I found this out later. First, I drove for half an hour or so to the tree farm and learned the tour had started early or I had gotten there late, but I was told if I wanted to wait the kids would be back in a while. So I waited.
To set the stage, it was a bright, sharp November day and I, on my best day a rangy 5-foot-6, sort of like Napoleon, was even then wearing a full beard at a time when few normal men and even fewer women wore them.
Five or 10 minutes went by. Uncut Christmas trees of various sizes swayed in the breeze beneath a brilliant Georgia sky right on the South Carolina border.

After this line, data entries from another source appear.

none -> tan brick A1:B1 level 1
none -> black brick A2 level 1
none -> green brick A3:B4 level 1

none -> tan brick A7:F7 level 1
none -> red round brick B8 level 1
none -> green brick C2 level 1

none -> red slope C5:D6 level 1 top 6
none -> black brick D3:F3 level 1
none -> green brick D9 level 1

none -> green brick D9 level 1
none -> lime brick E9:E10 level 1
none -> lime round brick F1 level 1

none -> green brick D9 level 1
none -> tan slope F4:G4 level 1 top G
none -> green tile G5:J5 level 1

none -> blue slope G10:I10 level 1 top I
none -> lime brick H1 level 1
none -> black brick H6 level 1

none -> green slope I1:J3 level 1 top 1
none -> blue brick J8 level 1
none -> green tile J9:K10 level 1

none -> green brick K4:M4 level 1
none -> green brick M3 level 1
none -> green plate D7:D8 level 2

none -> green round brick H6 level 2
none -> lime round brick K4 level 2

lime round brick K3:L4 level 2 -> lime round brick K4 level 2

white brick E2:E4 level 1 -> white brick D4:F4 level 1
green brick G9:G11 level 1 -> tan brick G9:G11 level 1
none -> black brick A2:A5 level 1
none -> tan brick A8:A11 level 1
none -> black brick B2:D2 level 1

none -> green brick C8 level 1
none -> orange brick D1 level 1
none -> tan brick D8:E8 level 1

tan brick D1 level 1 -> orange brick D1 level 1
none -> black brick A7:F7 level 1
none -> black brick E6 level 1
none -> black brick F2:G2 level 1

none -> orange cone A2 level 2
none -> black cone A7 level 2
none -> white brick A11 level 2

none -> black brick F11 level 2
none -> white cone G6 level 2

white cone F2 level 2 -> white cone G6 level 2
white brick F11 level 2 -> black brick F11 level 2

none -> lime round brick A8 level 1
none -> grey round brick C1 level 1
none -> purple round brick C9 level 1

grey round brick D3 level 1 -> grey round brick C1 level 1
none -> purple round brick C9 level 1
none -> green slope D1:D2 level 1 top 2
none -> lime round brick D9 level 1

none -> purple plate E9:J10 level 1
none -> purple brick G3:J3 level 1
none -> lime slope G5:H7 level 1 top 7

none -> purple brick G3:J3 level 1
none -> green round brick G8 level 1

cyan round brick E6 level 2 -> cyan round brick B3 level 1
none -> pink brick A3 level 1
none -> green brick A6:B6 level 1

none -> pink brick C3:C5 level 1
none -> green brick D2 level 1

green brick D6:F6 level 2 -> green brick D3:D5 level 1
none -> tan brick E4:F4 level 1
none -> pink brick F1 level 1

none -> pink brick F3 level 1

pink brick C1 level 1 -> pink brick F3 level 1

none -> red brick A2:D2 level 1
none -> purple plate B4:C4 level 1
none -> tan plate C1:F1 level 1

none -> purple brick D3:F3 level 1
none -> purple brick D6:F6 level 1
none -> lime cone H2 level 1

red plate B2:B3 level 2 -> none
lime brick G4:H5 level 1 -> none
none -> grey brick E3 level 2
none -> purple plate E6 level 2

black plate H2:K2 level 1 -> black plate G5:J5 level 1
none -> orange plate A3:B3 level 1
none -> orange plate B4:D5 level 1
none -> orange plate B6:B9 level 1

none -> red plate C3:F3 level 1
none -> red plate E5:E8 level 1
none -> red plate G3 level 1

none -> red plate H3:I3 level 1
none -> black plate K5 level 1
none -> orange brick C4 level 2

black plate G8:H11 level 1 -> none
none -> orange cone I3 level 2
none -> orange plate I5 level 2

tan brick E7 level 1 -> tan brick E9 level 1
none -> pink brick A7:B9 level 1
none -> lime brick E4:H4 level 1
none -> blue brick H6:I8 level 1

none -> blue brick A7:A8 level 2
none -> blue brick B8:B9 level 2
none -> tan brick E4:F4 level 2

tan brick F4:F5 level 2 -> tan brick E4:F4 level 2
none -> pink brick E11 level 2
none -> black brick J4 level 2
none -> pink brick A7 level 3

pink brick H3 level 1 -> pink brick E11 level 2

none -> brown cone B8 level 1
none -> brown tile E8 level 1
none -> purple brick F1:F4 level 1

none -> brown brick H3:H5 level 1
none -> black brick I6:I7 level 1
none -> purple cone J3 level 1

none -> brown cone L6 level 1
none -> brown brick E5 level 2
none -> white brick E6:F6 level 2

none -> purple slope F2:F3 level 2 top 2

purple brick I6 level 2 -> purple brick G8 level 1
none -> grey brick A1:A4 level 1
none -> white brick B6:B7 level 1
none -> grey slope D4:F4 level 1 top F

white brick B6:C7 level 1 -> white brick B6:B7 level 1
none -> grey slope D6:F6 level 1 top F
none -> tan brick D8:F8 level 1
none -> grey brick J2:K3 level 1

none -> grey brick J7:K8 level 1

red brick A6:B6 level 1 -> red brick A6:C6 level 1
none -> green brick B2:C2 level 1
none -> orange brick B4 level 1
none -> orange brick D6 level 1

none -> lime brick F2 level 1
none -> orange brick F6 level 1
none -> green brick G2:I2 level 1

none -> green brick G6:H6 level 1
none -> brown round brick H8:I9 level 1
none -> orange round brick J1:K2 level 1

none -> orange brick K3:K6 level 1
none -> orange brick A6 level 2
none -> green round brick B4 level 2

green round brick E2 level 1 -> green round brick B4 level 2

I heard the roar of the tractor and the sound of kids singing a Christmas carol — my wife would know which one if I hummed it at her.
This was in the days of film when you had to work for good photos, so I got my camera ready to capture the joy on the faces of the little tykes as they experienced the timeless wonder of a Christmas tree farm during the holidays.
The trailer hove itself into view.
I aimed my camera. I heard a kid say, clear as a bell after a good whiff of helium, “Lookit, there’s an elf!”
I looked around, startled, but he was pointing at me with an alarmed look on his face. I was the elf and Christmas had taken a turn for that bunch of kindergartners, who evidently thought I was part of the floor show. They began a chorus of “oohs” and “ahhs” and “elfs” which in turn prompted one of the educators on board to spring into action. “Hush, kids,” she said. “Don’t say that where that little man can hear you.”
Little man? Sigh.
I believe Napoleon would’ve invaded that Christmas tree farm. I just went back to work.
Happy Thanksgiving folks. I hope it’s a good one.